We underestimate the value of our printed photographs these days.
My wife, Risa, and I have lived in the same house for almost 46 years. Recently, we had our home painted. We have photos strewn all over the house. Most are now on the floor as we decide whether to put them back where they have been for years or tuck them into albums. I glance often at the readily visible ones, but the effort to hang them seems daunting.
When our children and grandkids come to the house, I notice them searching for the missing photos. They are riveted by the bulletin boards still hanging, plastered with pictures of family history.
At Graff-Pinkert in Oak Forest, we have collected the photos of a business lifetime, many of which have been buried on a soon-to-be-vacated mezzanine. We will be moving the company to a new building in a few months, and only the most precious ones will be retained. I look at some of the photos every day, and they energize me.
A few weeks ago, our former office manager during many of my formative years at Graff-Pinkert died at 95. I loved being around her. I searched for a photo that would bring her face to my memory and featured it in a blog. It is still out on my sloppy desk, and I relish looking at it during a busy day.
I have a variety of photos from recent vacations lying fallow on my iPhone.

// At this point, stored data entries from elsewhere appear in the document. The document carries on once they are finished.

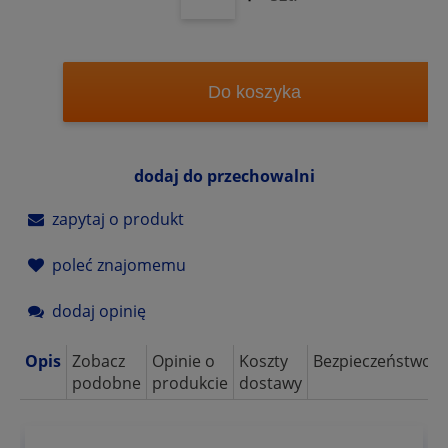
Do koszyka
dodaj do przechowalni
zapytaj o produkt
poleć znajomemu
dodaj opinię
Opis
Zobacz
Opinie o
Koszty
Bezpieczeństwo
podobne
produkcie
dostawy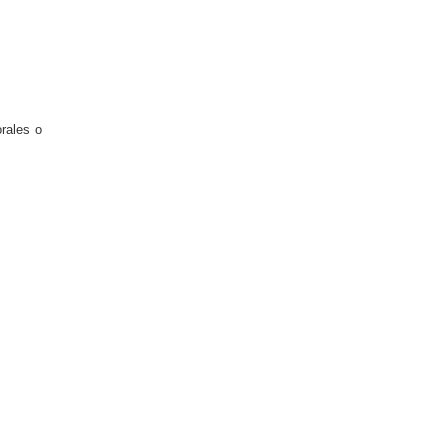
rales o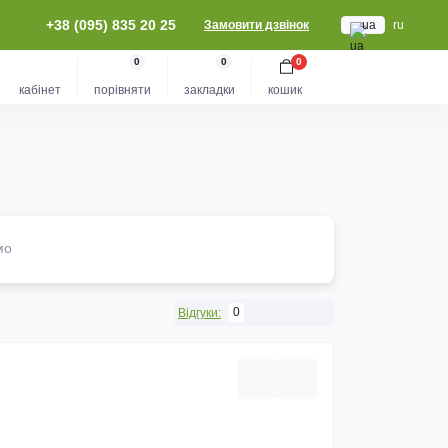
+38 (095) 835 20 25
Замовити дзвінок
ua
ru
0
0
0
кабінет
порівняти
закладки
кошик
мо
0
Відгуки: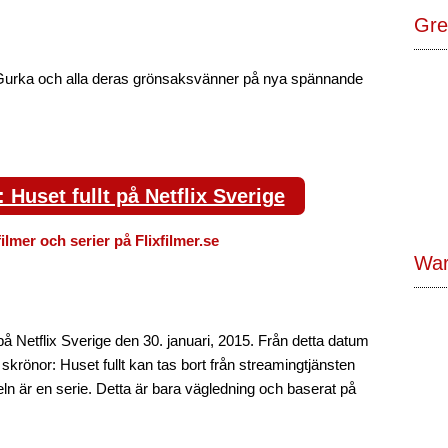
Gre
Gurka och alla deras grönsaksvänner på nya spännande
Huset fullt på Netflix Sverige
filmer och serier på Flixfilmer.se
War
å Netflix Sverige den 30. januari, 2015. Från detta datum
krönor: Huset fullt kan tas bort från streamingtjänsten
ln är en serie. Detta är bara vägledning och baserat på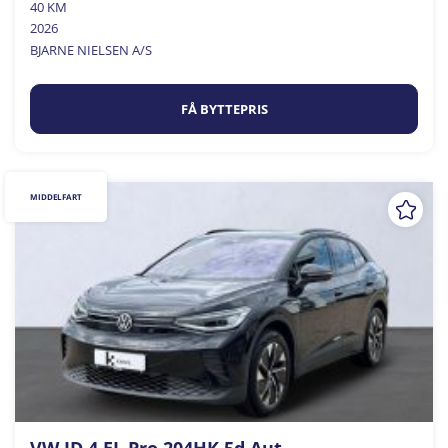
40 KM
2026
BJARNE NIELSEN A/S
FÅ BYTTEPRIS
MIDDELFART
VW ID.4 EL Pro 204HK 5d Aut.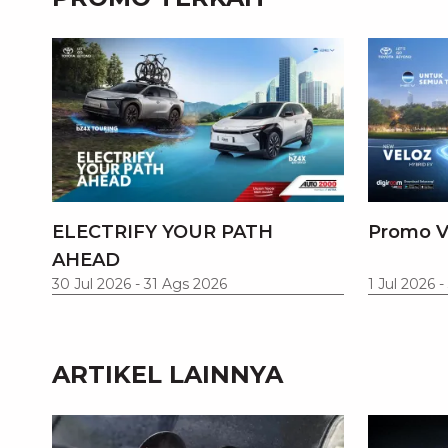
ELECTRIFY YOUR PATH
Promo V
AHEAD
30 Jul 2026
-
31 Ags 2026
1 Jul 2026
-
ARTIKEL LAINNYA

They have less meaning than the old black and white pictures gradually going back up on the walls of my home. The photos which make the cut to reach family collages, bulletin boards, and precious refrigerator inches are a lifetime retold. I virtually never pry open an album, but the eye-level photographs are viewed daily. They nourish me.
Another photo has been sitting on my desk of my daughter Sarah and her husband wearing Cubs garb with a sign saying “The Best Thing Ever.” They brought it to a World Series game at Wrigley Field. They had flown in from California to take advantage of tickets given to them by a friend. The ecstasy of that photo taken on a chili October day will live forever in my memory.

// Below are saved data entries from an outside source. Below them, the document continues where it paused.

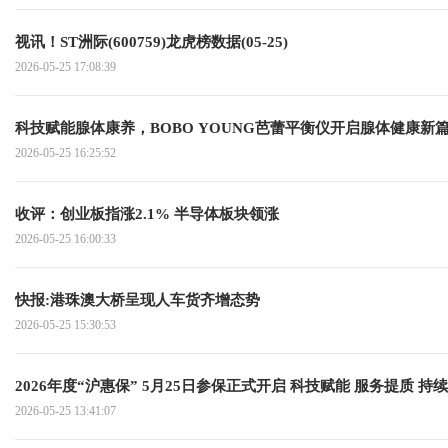
视讯！ST洲际(600759)龙虎榜数据(05-25)
2026-05-25 17:08:39
科技赋能腺体康养，BOBO YOUNG芭蕾平衡仪开启腺体健康新
2026-05-25 16:25:52
收评：创业板指涨2.1% 半导体板块领涨
2026-05-25 16:00:33
快报:港珠澳大桥呈现人车货齐增态势
2026-05-25 15:30:53
2026年度“沪惠保” 5月25日参保正式开启 科技赋能 服务提质 
2026-05-25 13:41:07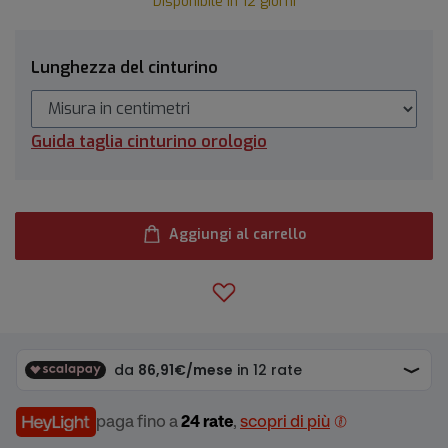
Disponibile in 12 giorni
Lunghezza del cinturino
Guida taglia cinturino orologio
Aggiungi al carrello
paga fino a
24 rate
,
scopri di più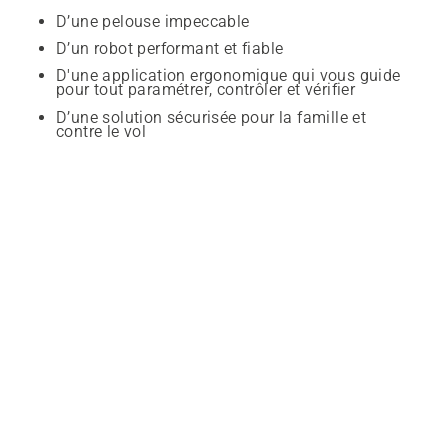
D’une pelouse impeccable
D’un robot performant et fiable
D'une application ergonomique qui vous guide
pour tout paramétrer, contrôler et vérifier
D’une solution sécurisée pour la famille et
contre le vol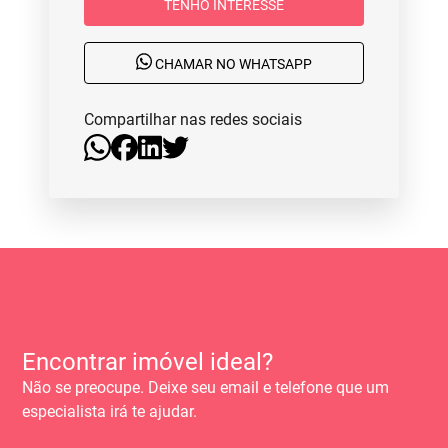
TENHO INTERESSE
CHAMAR NO WHATSAPP
Compartilhar nas redes sociais
Encontrar imóvel ideal?
Não se preocupe. Deixe seu email e telefone que um
especialista irá te ajudar.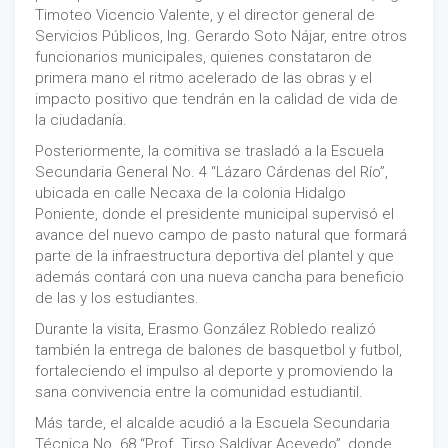
Timoteo Vicencio Valente, y el director general de
Servicios Públicos, Ing. Gerardo Soto Nájar, entre otros
funcionarios municipales, quienes constataron de
primera mano el ritmo acelerado de las obras y el
impacto positivo que tendrán en la calidad de vida de
la ciudadanía.
Posteriormente, la comitiva se trasladó a la Escuela
Secundaria General No. 4 “Lázaro Cárdenas del Río”,
ubicada en calle Necaxa de la colonia Hidalgo
Poniente, donde el presidente municipal supervisó el
avance del nuevo campo de pasto natural que formará
parte de la infraestructura deportiva del plantel y que
además contará con una nueva cancha para beneficio
de las y los estudiantes.
Durante la visita, Erasmo González Robledo realizó
también la entrega de balones de basquetbol y futbol,
fortaleciendo el impulso al deporte y promoviendo la
sana convivencia entre la comunidad estudiantil.
Más tarde, el alcalde acudió a la Escuela Secundaria
Técnica No. 68 “Prof. Tirso Saldívar Acevedo”, donde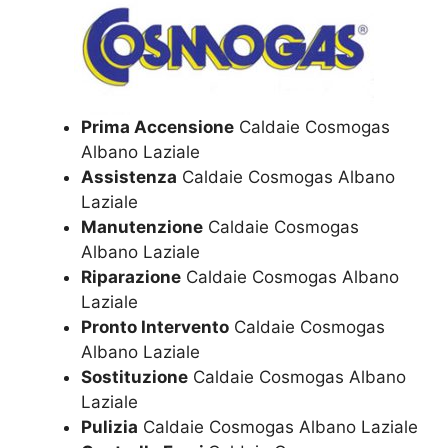
Prima Accensione
Caldaie Cosmogas
Albano Laziale
Assistenza
Caldaie Cosmogas Albano
Laziale
Manutenzione
Caldaie Cosmogas
Albano Laziale
Riparazione
Caldaie Cosmogas Albano
Laziale
Pronto Intervento
Caldaie Cosmogas
Albano Laziale
Sostituzione
Caldaie Cosmogas Albano
Laziale
Pulizia
Caldaie Cosmogas Albano Laziale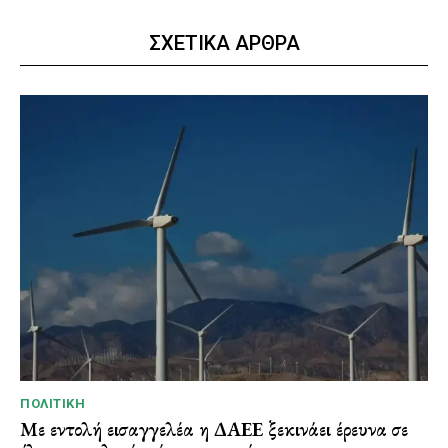
ΣΧΕΤΙΚΑ ΑΡΘΡΑ
ΠΟΛΙΤΙΚΉ
Με εντολή εισαγγελέα η ΔΑΕΕ ξεκινάει έρευνα σε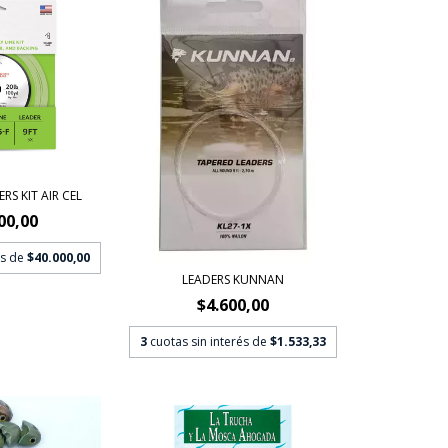
RS KIT AIR CEL
00,00
és de
$40.000,00
LEADERS KUNNAN
$4.600,00
3
cuotas sin interés de
$1.533,33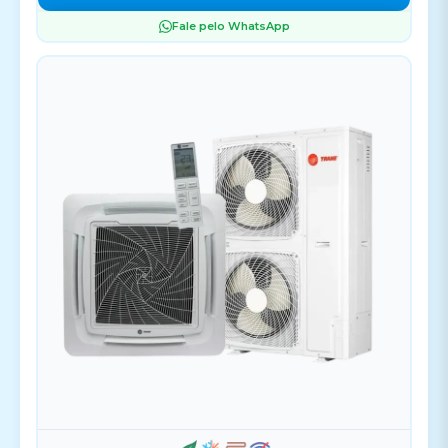
Fale pelo WhatsApp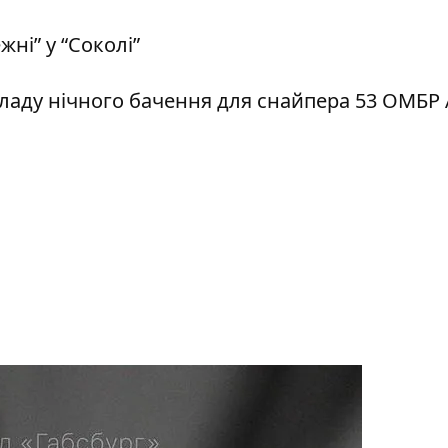
ні” у “Соколі”
ладу нічного бачення для снайпера 53 ОМБР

These kinds of photos punctuate my days.
Not all of my valued photos are family ones. For years in our office, I had a famous print of readers combing the shelves of a bombed-out London bookstore in 1941. Amongst fallen walls, after a German air assault, they pour over the titles.

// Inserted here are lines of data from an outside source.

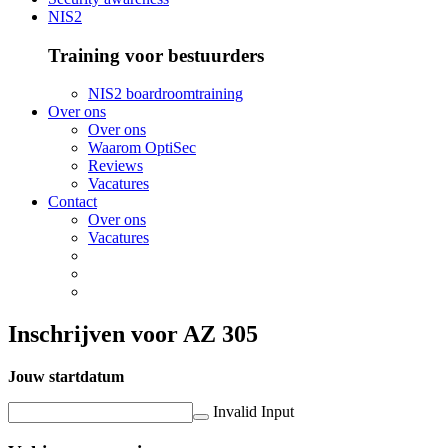
NIS2
Training voor bestuurders
NIS2 boardroomtraining
Over ons
Over ons
Waarom OptiSec
Reviews
Vacatures
Contact
Over ons
Vacatures
Inschrijven voor AZ 305
Jouw startdatum
Invalid Input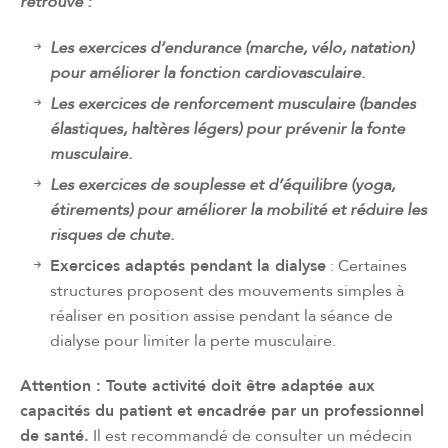
retrouve :
Les exercices d’endurance (marche, vélo, natation)
pour améliorer la fonction cardiovasculaire.
Les exercices de renforcement musculaire (bandes
élastiques, haltères légers) pour prévenir la fonte
musculaire.
Les exercices de souplesse et d’équilibre (yoga,
étirements) pour améliorer la mobilité et réduire les
risques de chute.
Exercices adaptés pendant la dialyse
: Certaines
structures proposent des mouvements simples à
réaliser en position assise pendant la séance de
dialyse pour limiter la perte musculaire.
Attention : Toute activité doit être adaptée aux
capacités du patient et encadrée par un professionnel
de santé.
Il est recommandé de consulter un médecin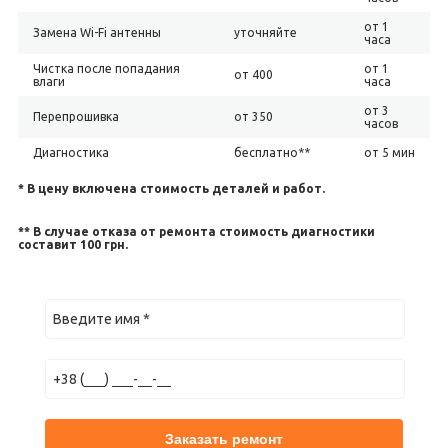
от 1
Замена Wi-Fi антенны
уточняйте
часа
Чистка после попадания
от 1
от 400
влаги
часа
от 3
Перепрошивка
от 350
часов
Диагностика
бесплатно**
от 5 мин
* В цену включена стоимость деталей и работ.
** В случае отказа от ремонта стоимость диагностики
составит 100 грн.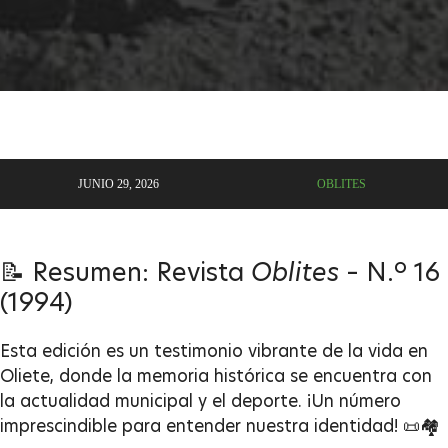
JUNIO 29, 2026
OBLITES
📝 Resumen: Revista
Oblites
– N.º 16
(1994)
Esta edición es un testimonio vibrante de la vida en
Oliete, donde la memoria histórica se encuentra con
la actualidad municipal y el deporte. ¡Un número
imprescindible para entender nuestra identidad! 📜🏘️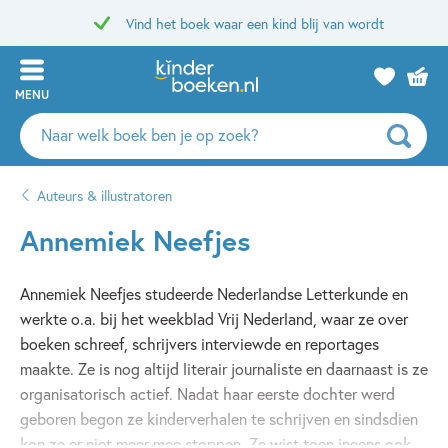
Vind het boek waar een kind blij van wordt
MENU
Zoeken
naar
boeken,
Auteurs & illustratoren
auteurs
en
Annemiek Neefjes
uitgevers
Annemiek Neefjes studeerde Nederlandse Letterkunde en
werkte o.a. bij het weekblad Vrij Nederland, waar ze over
boeken schreef, schrijvers interviewde en reportages
maakte. Ze is nog altijd literair journaliste en daarnaast is ze
organisatorisch actief. Nadat haar eerste dochter werd
geboren begon ze kinderverhalen te schrijven en sindsdien
kon ze er niet meer mee stoppen. Ze wist toen ineens ook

As I dealt with the petty problems of a used machinery dealer, I would look at that photo of cherishing ideas amidst ruins. It was a picture of never giving up. Despite war and decimation, ideas live on.
Images too.
Preserve your photos. Hold on to life.
Question: What is your favorite photo?
5 Comments
Thanks for a good time.
Mine caught siblings and parents laughing around grandparents’ table, dad in dungarees and t-shirt after a summer day grinding tools at GE, mom after a day raising that gang in the upstairs and back yard of her parents’ house, grandpa eating spuds and grandma behind the camera. 1964.
I have a photo I love on a bulletin board. It was taken after a softball game in a local league. My friend Jerry, and two younger twins I had known since they were three, and me, of course. We all had hot dogs in our mouths resembling half used cigars. We looked like joyous softball winners should look.
I think we won the league championship that year. Don’t ever lose that photo.
Jerry, your memory may be imperfect but I love the comment.
We don’t get photos any more now in the digital world like we did when we took the film to the drug store to get the film developed. It is all stored on the computer!!!!!!!!!! The computer gets old and the hard drive goes bad, and the pics are lost forever.